Her clients at Google, 3M, Shopify, Cisco, Square and other big tech companies expect near-constant and steadily improving communications and analyses of Salesloft’s work to help target their sales efforts, she said. “Crossbeam and Reveal help us track the salespeople, not for the sake of [spying], but their interactions with the buyers.”

All that data accumulation and the resulting, constantly evolving sales recommendations “yields information you won’t get taking people to steak dinners and hoping that closes the deal,” Brohman said.

“We can see, before we decide to [try to sell to] a partner, ‘How much opportunity is here? Will this give us new prospects?’ We can measure customer retention and sales rates. We can go in without having to say, ‘Hey, we saw you on our website,’ which can be creepy and strange. This is much more contextual. We meet our customers where they want to be.”

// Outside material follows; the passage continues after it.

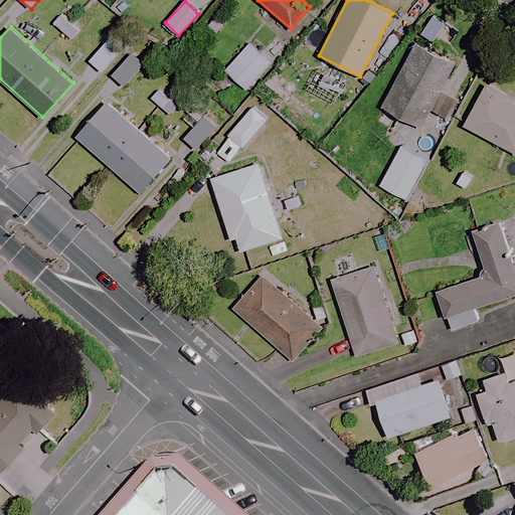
[(103,74),(125,48),(110,35),(88,62),(103,74)]
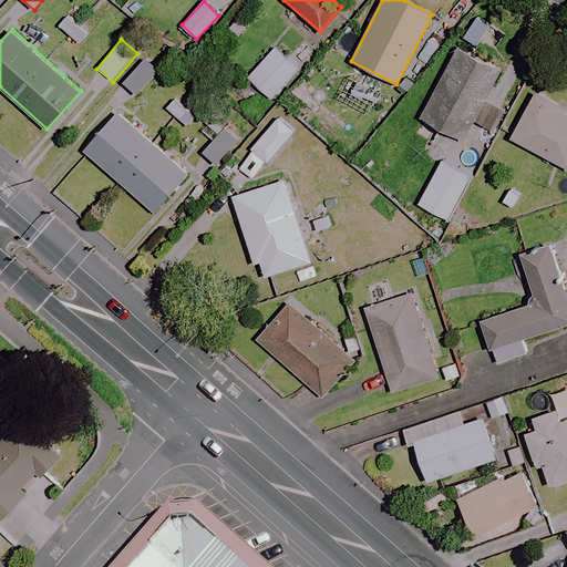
[(298,69),(275,48),(247,79),(270,99),(298,69)]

So how is one merged data-sharing provider better than two? “Switching back and forth between them, depending on what the client uses, is distracting,” Brohman said. “Having everything in one spot is going to really help our sellers expand who they are targeting. We’ll have a much more relevant pitch.”

Mashing the data

Crossbeam’s takeover of Reveal “is a big win for us,” enabling his firm to “mash their data sets together,” said A.J. Bruno, chief executive of Philadelphia-based sales tech platform QuotaPath. (Like Reveal, it is also backed by Insight Venture Partners, Moore’s old employer.)

A Chester County native who moved his young family “home” to Philadelphia after stints at tech companies in Texas and California, Bruno met Crossbeam co-founder Moore through Philly Startup Leaders, the local organization for nascent tech founders. He says the merger under Crossbeam’s leadership gives Moore “a really big global opportunity. That’s really exciting for Philadelphia software.”

Bruno figures each sale of a Philadelphia tech company is a win for the region. “It’s worked for cities like Austin,” where Dell founder Michael Dell sold his computer firm — twice — and reinvested in Texas tech start-ups. “Here, people like Bob Moore and I, when we are successful, will keep reinvesting, heavily.”